Accountability. In a word, that’s what the 2020 Grand Traverse County Road Millage is about. It trivializes this vote to say it’s only about road repairs.
In a democracy, our most powerful tool is our vote. The Grand Traverse County Road Commission, which manages over $34 million in public funds and over 1,000 miles of roads, is led by five unelected gentlemen. This Commission wields enormous power, yet these Commissioners are largely unsupervised once appointed to their six-year terms.
The one way we can hold them accountable is how we vote on their millage request. Voting “yes” would give this Commission four more years of unaccountable spending. Voting “no” allows us to push the pause button. In this instance, “no” is the right vote.
In 2018, the Commission spent $400,000 to study congestion and mobility south of the City. Their study recommended specific ways to relieve congestion and improve safety. It showed that there is no single, large-scale solution but instead recommended a “mix of fixes” to several roadways to provide the greatest impact for safety and congestion. In a nutshell: improve 7 intersections and redesign 3 corridors. Unsurprising to anyone who lives here, their study recognized South Airport for its high congestion and intersections with the most crashes. The study recommendations included targeting the South Airport corridor, prioritizing safety improvements at South Airport intersections, and developing an access management plan for South Airport.

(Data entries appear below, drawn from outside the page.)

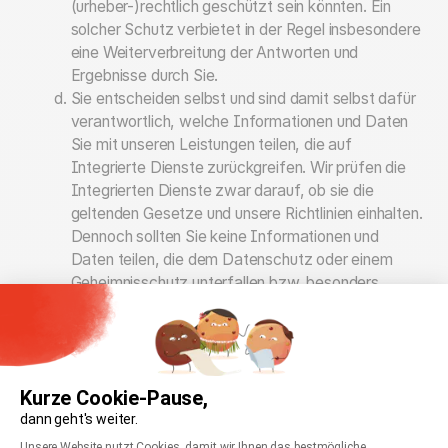
(urheber-)rechtlich geschützt sein könnten. Ein
solcher Schutz verbietet in der Regel insbesondere
eine Weiterverbreitung der Antworten und
Ergebnisse durch Sie.
Sie entscheiden selbst und sind damit selbst dafür
verantwortlich, welche Informationen und Daten
Sie mit unseren Leistungen teilen, die auf
Integrierte Dienste zurückgreifen. Wir prüfen die
Integrierten Dienste zwar darauf, ob sie die
geltenden Gesetze und unsere Richtlinien einhalten.
Dennoch sollten Sie keine Informationen und
Daten teilen, die dem Datenschutz oder einem
Geheimnisschutz unterfallen bzw. besonders
sensible Informationen über Sie Ihre
Mitarbeitenden, Kunden, Dritte etc. darstellen.
Wir übernehmen keine Verantwortung für aus der
Nutzung der Leistungen, die auf Integrierte Dienste
Kurze Cookie-Pause,
zurückgreifen, resultierende Antworten und
Ergebnisse bzw. Handlungen oder Unterlassungen
dann geht's weiter.
Einwilligungsmanagementplattform: Passen Sie
Ihrerseits. Das bedeutet, wir haften nicht für die
Unsere Website nutzt Cookies, damit wir Ihnen das bestmögliche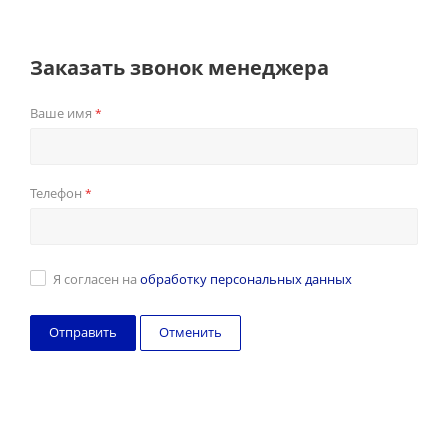
Заказать звонок менеджера
Ваше имя
*
Телефон
*
Я согласен на
обработку персональных данных
Отменить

What about a new bridge across the Boardman River? The study showed the “mix of fixes” to existing roadways is as effective and more efficient – less time and money – than a new bridge. Last October, the Commission’s manager estimated a bridge would cost $50 million. That’s a lot more public money than his estimated $7.5 million for South Airport improvements that could drastically improve the traffic pattern on South Airport for the long term.
Yet the Commissioners voted to not make recommended improvements on South Airport. Instead, they voted to spend $2 million for yet another Boardman River bridge study. That $2 million is not providing safer intersections for cars, pedestrians and bicycles. That $2 million is not fixing roads that are literally crumbling into the Bay. And that $2 million of taxpayer dollars is not reducing how long we’re idling at South Airport and Garfield at rush hour.

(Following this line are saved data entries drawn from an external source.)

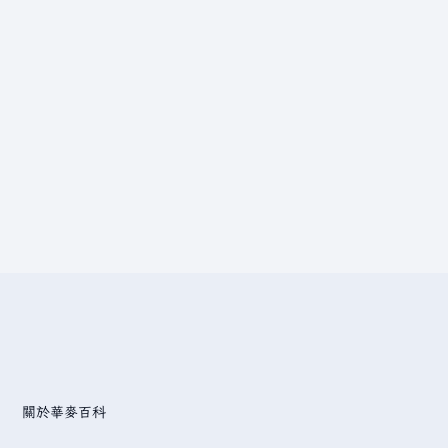
關於華麥百科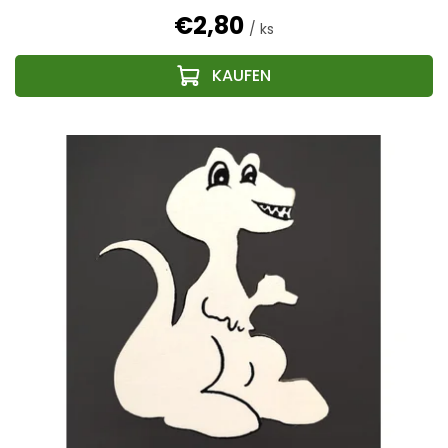
€2,80
/ ks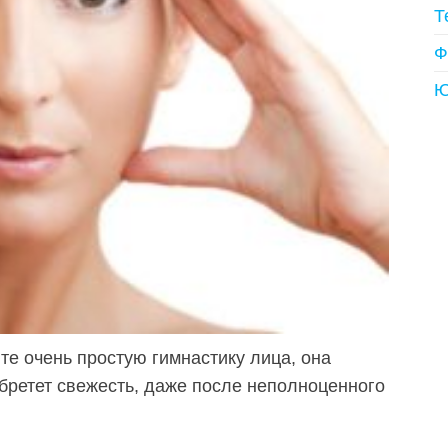
Т
Ф
Ю
те очень простую гимнастику лица, она
обретет свежесть, даже после неполноценного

Now the Commissioners are asking us to vote for a millage to raise $20 million over 4 years. We cannot trust these Commissioners to spend our taxpayer dollars on necessary road repairs, critical safety improvements, and overdue congestion relief. We cannot vote out the Commissioners, but we can hold them accountable for their decisions. We can vote down their 2020 millage. A “no” vote is not against future road repairs. A “no” vote is a rejection of these unelected Commissioners’ wasteful spending of taxpayer money and their refusal to work on practical solutions to improve congestion, safety, and mobility.
Roads are a critical part of where we live and how we live. We need roads in good repair. And we also need a road system that is safe, effective, and reflects careful planning for our future. That means a system built for vehicles and also for non-vehicle mobility. We have decaying, congested roads next to emptying malls. We first need to invest in the pavement we already have to support revitalization of the commercial areas we already have and to relieve the congestion we already have. We need to prioritize existing corridors and plan for new uses of existing structures, not abandon South Airport while looking for ways to pave undeveloped areas into a new sprawling outer loop. We are 2 decades into the 21st century but this Road Commission is looking to the previous century as a model.
Voting down this millage hits pause. Rather than endorsing wasteful spending to pave the way for a new bridge, we should defeat this millage and insist that the Road Commission recalibrate its priorities. By voting “no” on the 2020 road millage, we are saying “not yet, come back with a better plan.” This millage gives voters the opportunity to speak up for safer, better, forward-looking roadways. This is the way we hold the Road Commissioners accountable.
About the authors: TJ Andrews is an attorney in Traverse City who represents local, state and national environmental organizations in climate change and water quality matters. John Nelson is a former Grand Traverse County Road Commissioner, Grand Traverse Baykeeper, and Garfield Township Planning Commissioner. Andrews and Nelson are founding members of Citizens for Accountable Road Spending (CARS).